::: Available data :::
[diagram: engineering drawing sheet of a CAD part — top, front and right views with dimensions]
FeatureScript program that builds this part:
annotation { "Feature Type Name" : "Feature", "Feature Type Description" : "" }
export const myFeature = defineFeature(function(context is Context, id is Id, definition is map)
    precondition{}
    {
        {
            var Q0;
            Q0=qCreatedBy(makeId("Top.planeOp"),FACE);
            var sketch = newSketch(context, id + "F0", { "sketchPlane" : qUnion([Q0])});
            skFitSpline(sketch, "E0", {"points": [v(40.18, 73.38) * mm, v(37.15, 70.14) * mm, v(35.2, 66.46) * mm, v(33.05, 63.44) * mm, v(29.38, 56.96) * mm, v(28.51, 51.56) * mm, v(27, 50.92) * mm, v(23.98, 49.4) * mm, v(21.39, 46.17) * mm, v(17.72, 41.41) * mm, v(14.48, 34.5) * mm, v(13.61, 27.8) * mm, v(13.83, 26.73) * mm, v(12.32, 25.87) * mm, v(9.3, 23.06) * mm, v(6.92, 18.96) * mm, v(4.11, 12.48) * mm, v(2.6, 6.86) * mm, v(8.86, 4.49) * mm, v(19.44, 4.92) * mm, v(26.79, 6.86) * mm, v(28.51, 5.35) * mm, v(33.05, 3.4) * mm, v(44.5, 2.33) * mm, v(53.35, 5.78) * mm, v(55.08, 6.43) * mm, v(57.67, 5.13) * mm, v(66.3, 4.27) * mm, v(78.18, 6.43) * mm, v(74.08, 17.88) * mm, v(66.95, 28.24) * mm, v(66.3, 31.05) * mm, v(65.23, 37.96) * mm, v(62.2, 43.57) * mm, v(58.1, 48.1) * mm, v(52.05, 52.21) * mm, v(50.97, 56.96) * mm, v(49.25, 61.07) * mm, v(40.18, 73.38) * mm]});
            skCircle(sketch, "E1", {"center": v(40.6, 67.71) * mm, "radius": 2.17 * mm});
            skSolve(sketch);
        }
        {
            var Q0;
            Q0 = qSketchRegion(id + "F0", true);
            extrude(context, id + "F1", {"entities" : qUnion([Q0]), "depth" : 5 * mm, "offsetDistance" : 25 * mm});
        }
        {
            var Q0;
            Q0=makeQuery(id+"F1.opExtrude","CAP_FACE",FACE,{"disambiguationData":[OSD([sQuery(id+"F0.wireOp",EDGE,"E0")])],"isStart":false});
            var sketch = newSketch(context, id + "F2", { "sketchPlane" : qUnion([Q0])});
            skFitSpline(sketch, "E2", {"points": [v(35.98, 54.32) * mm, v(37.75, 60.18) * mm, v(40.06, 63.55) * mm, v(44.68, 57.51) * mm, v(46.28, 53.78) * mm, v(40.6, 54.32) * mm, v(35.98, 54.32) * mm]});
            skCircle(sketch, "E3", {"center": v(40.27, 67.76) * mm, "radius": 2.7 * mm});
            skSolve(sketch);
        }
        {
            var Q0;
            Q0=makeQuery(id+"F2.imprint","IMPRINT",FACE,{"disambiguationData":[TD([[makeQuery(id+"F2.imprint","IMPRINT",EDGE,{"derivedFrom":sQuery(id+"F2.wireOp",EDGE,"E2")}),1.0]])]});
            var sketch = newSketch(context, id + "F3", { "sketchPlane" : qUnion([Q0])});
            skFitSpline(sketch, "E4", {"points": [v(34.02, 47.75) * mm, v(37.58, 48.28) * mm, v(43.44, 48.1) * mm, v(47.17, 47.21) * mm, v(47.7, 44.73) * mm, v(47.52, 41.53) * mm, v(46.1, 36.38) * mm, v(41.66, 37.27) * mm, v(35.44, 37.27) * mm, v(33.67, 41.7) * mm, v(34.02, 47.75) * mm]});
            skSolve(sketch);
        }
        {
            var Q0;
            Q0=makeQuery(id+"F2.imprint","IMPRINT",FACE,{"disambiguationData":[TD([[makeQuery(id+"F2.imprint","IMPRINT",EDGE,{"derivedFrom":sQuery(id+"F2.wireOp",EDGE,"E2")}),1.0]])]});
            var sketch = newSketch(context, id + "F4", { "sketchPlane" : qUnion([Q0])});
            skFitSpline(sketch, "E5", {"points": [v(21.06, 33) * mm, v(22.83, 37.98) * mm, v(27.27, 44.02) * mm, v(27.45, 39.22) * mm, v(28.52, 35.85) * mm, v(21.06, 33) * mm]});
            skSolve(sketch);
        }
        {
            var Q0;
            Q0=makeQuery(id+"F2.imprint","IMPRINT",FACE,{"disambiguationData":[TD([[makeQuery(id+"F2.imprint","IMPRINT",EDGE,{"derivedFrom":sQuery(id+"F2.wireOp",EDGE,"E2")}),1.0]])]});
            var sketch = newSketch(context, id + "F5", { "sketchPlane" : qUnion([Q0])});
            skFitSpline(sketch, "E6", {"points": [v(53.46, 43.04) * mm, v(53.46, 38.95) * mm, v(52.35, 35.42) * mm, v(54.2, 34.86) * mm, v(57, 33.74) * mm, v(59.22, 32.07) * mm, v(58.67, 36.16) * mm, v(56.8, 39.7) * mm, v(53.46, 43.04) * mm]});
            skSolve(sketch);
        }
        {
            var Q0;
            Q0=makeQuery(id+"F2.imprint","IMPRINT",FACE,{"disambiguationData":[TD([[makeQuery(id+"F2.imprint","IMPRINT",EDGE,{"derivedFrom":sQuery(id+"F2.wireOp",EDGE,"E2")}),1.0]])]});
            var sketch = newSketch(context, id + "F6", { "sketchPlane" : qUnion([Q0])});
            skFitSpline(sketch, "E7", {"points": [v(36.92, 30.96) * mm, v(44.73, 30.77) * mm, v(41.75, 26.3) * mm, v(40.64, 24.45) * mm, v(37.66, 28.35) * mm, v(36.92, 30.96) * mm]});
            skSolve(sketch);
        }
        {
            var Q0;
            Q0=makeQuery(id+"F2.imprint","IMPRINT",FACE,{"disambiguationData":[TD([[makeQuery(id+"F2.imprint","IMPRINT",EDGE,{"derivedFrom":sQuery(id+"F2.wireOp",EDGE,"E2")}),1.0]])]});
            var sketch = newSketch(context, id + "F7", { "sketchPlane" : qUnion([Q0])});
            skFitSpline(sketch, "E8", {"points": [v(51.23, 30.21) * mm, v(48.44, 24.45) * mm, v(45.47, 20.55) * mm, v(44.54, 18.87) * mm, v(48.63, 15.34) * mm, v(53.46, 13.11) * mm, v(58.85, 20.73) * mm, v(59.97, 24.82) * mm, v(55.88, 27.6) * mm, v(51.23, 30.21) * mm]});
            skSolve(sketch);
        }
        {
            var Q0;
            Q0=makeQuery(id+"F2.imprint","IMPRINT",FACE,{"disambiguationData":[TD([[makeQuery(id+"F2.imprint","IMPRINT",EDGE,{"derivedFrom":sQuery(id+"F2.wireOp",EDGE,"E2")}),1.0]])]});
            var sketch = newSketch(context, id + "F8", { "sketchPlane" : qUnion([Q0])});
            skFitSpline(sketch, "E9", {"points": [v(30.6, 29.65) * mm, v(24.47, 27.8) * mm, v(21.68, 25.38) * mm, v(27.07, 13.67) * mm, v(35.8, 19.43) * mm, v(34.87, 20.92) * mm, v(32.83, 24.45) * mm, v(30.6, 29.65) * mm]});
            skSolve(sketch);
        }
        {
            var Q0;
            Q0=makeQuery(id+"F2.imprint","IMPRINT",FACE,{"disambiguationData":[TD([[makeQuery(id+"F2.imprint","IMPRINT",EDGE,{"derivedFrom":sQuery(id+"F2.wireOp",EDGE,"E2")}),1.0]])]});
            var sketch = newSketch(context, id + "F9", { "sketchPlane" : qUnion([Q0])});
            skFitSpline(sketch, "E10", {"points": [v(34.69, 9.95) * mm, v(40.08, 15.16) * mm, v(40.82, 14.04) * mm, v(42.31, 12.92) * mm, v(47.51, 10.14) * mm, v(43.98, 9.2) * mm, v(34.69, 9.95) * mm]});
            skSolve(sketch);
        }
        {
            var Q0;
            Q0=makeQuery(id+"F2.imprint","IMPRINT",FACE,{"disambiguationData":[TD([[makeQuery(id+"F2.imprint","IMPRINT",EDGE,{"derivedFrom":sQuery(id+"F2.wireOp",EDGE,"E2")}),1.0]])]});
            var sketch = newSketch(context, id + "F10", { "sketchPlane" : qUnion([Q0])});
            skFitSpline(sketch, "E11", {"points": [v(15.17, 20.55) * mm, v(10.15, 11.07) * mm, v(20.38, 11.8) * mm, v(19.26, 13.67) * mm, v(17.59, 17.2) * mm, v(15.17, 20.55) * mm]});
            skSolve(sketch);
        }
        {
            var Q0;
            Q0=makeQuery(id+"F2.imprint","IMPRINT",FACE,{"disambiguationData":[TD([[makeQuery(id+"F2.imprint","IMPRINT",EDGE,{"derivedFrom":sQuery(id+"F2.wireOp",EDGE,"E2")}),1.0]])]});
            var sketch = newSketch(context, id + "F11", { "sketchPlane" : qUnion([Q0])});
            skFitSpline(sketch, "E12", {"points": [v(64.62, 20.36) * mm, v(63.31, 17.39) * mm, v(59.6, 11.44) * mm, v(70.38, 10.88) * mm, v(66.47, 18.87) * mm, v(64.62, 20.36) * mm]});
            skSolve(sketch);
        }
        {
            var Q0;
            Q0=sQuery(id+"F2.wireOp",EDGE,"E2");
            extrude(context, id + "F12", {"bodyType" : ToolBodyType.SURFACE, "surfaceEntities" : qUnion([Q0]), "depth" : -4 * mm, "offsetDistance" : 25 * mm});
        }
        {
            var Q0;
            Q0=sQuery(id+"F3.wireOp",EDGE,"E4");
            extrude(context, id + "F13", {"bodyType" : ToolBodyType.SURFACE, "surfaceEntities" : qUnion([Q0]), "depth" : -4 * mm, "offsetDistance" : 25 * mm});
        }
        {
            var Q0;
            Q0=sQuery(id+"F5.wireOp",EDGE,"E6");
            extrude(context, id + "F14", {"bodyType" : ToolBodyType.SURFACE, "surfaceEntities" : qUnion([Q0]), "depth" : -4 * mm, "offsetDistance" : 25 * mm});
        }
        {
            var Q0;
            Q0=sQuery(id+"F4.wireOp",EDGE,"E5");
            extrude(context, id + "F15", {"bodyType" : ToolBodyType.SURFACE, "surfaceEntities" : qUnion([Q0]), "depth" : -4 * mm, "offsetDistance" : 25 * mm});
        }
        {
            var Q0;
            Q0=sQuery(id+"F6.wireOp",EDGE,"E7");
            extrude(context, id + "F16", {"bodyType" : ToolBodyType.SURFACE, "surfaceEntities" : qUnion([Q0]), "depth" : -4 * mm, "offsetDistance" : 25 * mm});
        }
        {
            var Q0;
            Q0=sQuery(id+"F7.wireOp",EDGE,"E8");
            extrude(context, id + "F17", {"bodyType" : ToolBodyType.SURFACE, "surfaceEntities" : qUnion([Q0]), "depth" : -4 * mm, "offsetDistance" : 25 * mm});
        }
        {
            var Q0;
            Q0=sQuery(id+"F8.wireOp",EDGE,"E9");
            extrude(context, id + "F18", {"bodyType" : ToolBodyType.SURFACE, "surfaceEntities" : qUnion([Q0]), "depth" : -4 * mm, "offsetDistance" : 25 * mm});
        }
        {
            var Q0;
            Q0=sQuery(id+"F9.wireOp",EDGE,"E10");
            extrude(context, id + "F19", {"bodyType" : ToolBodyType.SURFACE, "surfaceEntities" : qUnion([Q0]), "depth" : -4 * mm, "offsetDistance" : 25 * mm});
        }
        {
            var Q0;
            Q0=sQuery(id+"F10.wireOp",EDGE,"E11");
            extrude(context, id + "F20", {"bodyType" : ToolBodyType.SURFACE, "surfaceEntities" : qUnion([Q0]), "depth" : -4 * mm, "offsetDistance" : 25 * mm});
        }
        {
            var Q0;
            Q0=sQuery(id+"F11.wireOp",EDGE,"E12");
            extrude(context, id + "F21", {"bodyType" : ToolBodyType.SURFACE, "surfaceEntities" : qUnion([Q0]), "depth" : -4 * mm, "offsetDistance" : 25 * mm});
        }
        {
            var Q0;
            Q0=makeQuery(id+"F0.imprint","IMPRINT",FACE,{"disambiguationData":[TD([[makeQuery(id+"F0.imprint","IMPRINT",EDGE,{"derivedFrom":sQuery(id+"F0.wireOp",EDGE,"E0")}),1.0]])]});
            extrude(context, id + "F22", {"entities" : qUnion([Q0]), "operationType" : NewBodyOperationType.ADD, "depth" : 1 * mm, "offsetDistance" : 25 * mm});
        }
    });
:::
● **Short problem**:
Copy the records word for word, starting at their first line and ending at the line that contains "v(40.6, 67.71) *", with both of those lines included.

● **Result of this task**:
[diagram: engineering drawing sheet of a CAD part — top, front and right views with dimensions]
FeatureScript program that builds this part:
annotation { "Feature Type Name" : "Feature", "Feature Type Description" : "" }
export const myFeature = defineFeature(function(context is Context, id is Id, definition is map)
    precondition{}
    {
        {
            var Q0;
            Q0=qCreatedBy(makeId("Top.planeOp"),FACE);
            var sketch = newSketch(context, id + "F0", { "sketchPlane" : qUnion([Q0])});
            skFitSpline(sketch, "E0", {"points": [v(40.18, 73.38) * mm, v(37.15, 70.14) * mm, v(35.2, 66.46) * mm, v(33.05, 63.44) * mm, v(29.38, 56.96) * mm, v(28.51, 51.56) * mm, v(27, 50.92) * mm, v(23.98, 49.4) * mm, v(21.39, 46.17) * mm, v(17.72, 41.41) * mm, v(14.48, 34.5) * mm, v(13.61, 27.8) * mm, v(13.83, 26.73) * mm, v(12.32, 25.87) * mm, v(9.3, 23.06) * mm, v(6.92, 18.96) * mm, v(4.11, 12.48) * mm, v(2.6, 6.86) * mm, v(8.86, 4.49) * mm, v(19.44, 4.92) * mm, v(26.79, 6.86) * mm, v(28.51, 5.35) * mm, v(33.05, 3.4) * mm, v(44.5, 2.33) * mm, v(53.35, 5.78) * mm, v(55.08, 6.43) * mm, v(57.67, 5.13) * mm, v(66.3, 4.27) * mm, v(78.18, 6.43) * mm, v(74.08, 17.88) * mm, v(66.95, 28.24) * mm, v(66.3, 31.05) * mm, v(65.23, 37.96) * mm, v(62.2, 43.57) * mm, v(58.1, 48.1) * mm, v(52.05, 52.21) * mm, v(50.97, 56.96) * mm, v(49.25, 61.07) * mm, v(40.18, 73.38) * mm]});
            skCircle(sketch, "E1", {"center": v(40.6, 67.71) * mm, "radius": 2.17 * mm});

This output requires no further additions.